Arrivés de France à Montréal en novembre 1837, les Frères des écoles chrétiennes publient leur premier manuel au printemps 1838: Nouveau traité d’arithmétique: contenant toutes les opérations ordinaires du calcul, les fractions et les différentes réductions de fractions, les règles de trois, d’intérêt, de société, d’alliage, l’extraction des racines, les principes pour mesurer les surfaces et la solidité des corps: enrichi de 400 problèmes à résoudre, pour servir d’exercice aux élèves: à l’usage des écoles chrétiennes des frères. Cette première réalisation trace la voie à une double collaboration dont bénéficiera l’antenne québécoise de la communauté: modification - on remplace le système de mesures à la française par le système à l’anglaise - d’un texte paru initialement en France au moins en 1831 et qui y sera encore repris en 1914, et entente avec un imprimeur local pour la réalisation du projet car les frères n’ont alors aucune expérience dans l’édition.

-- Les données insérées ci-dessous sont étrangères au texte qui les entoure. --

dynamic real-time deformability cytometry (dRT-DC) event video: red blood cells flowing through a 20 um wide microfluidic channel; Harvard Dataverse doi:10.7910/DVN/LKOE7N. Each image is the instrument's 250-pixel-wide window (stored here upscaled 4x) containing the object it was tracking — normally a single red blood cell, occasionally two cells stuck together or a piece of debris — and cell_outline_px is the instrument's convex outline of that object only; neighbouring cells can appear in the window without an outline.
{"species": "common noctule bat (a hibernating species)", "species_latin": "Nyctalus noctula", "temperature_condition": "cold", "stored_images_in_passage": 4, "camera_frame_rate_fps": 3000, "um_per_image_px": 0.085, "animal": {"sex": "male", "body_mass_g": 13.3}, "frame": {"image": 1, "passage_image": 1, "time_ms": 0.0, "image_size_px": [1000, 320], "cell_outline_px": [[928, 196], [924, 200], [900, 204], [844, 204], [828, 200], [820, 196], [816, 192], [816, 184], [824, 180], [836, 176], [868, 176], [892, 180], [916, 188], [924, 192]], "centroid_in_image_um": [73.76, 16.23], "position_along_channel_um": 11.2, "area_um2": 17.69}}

Du printemps 1838 à la fin de 1868, les frères québécois rédigent mais surtout empruntent à leurs confrères de France pas moins de 18 titres, tous mis en marché par différents éditeurs laïcs. En 1869 un pas vers l’autonomie est franchi avec la réimpression de A new treatise of the duties of a christian dont la maison Sadlier avait assuré une première parution l’année précédente; les droits d’auteur sont enregistrés au nom d’un membre de la communauté, le frère Hoséa (Éphrem Gagnon), provincial du district de Montréal et premier canadien à occuper ce poste auquel il a accédé depuis à peine un an. Pour la première fois paraît un manuel rédigé par les frères dans lequel ne figure aucun nom de libraire ou de typographe: en lieu et place on retrouve au bas de la page de titre l’adresse de la maison du provincial sur la rue Côté; comme les frères n’ont pas encore d’imprimerie, ils ont fait appel à une collaboration extérieure qu’ils ne se sentent pas tenus d’identifier: ils ont pris tous les risques et en acceptent toutes les responsabilités. L’année suivante ils posent le même geste qui les identifie formellement comme éditeurs, mais cette fois avec un manuel rédigé au Québec et qui en est à sa première parution (Introduction au traité d’arithmétique commerciale, 1870).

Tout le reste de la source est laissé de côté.